Why our findings matter

Our studies demonstrate that thyroid cancer in Indian patients display distinct genetic signatures, challenging the applicability of universal treatment approaches. For instance, in the case of papillary thyroid cancer, the identification of DUOX2 mutations establishes a novel link between congenital hypothyroidism and cancer risk, positioning DUOX2 as a potential screening biomarker. The discovery of the novel subtype (iBR) highlights a patient group requiring alternative therapies targeting non-BRAF/RAS pathways, advancing the move toward precision medicine tailored to individual cancer profiles.

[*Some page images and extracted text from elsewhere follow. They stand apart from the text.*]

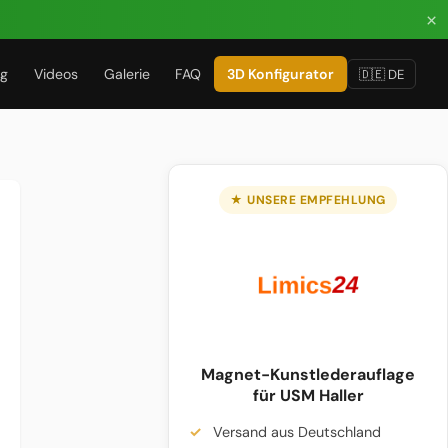
×
ug
Videos
Galerie
FAQ
3D Konfigurator
🇩🇪 DE
★ UNSERE EMPFEHLUNG
Magnet-Kunstlederauflage
für USM Haller
Versand aus Deutschland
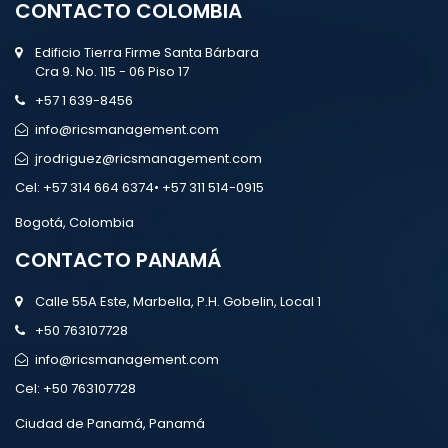
CONTACTO COLOMBIA
Edificio Tierra Firme Santa Bárbara
Cra 9. No. 115 - 06 Piso 17
+57 1 639-8456
info@ricsmanagement.com
jrodriguez@ricsmanagement.com
Cel:
+57 314 664 6374• +57 311 514-0915
Bogotá, Colombia
CONTACTO PANAMÁ
Calle 55A Este, Marbella, P.H. Gobelin, Local 1
+50 763107728
info@ricsmanagement.com
Cel:
+50 763107728
Ciudad de Panamá, Panamá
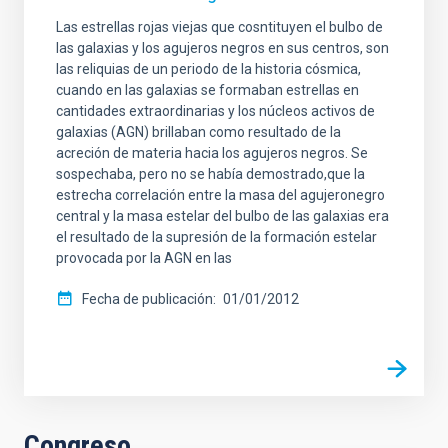
Las estrellas rojas viejas que cosntituyen el bulbo de
las galaxias y los agujeros negros en sus centros, son
las reliquias de un periodo de la historia cósmica,
cuando en las galaxias se formaban estrellas en
cantidades extraordinarias y los núcleos activos de
galaxias (AGN) brillaban como resultado de la
acreción de materia hacia los agujeros negros. Se
sospechaba, pero no se había demostrado,que la
estrecha correlación entre la masa del agujeronegro
central y la masa estelar del bulbo de las galaxias era
el resultado de la supresión de la formación estelar
provocada por la AGN en las
Fecha de publicación
01/01/2012
Congreso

In the case of anaplastic thyroid cancer, the identification of THRA mutations opens a new frontier in understanding cellular plasticity. Therapies aimed at restoring THRA function could potentially re-differentiate cancer cells, reducing their aggressiveness. The synergy between THRA and TP53 mutations suggests that combination therapies targeting these pathways could be particularly effective, offering a promising direction for improving outcomes in this deadly disease.

Vision for the future

Our findings mark a significant step toward personalised thyroid cancer care. By identifying two critical markers — DUOX2 and THRA — we are in a position to better predict which patients might face aggressive disease or recurrence. For papillary thyroid cancer, this might mean developing targeted therapies for the novel subtype (iBR) or using DUOX2 for early detection. For anaplastic thyroid cancer, targeting THRA-driven plasticity could lead to breakthroughs for a cancer with few options.

Larger studies are indeed necessary to validate our findings and translate them into clinical practice. Innovations like CRISPR-based gene editing or small-molecule drugs targeting specific mutations could be explored. Integrating genetic profiling into routine diagnostics could tailor treatments to each patient’s unique cancer profile, improving outcomes and quality of life.

In conclusion, our work illuminates the complex genetic landscape of thyroid cancer in Indian patients, revealing new risk factors and molecular subtypes. By harnessing these insights, we aim to develop smarter, more effective strategies to combat papillary thyroid cancer and anaplastic thyroid cancer, offering hope for better survival and recovery.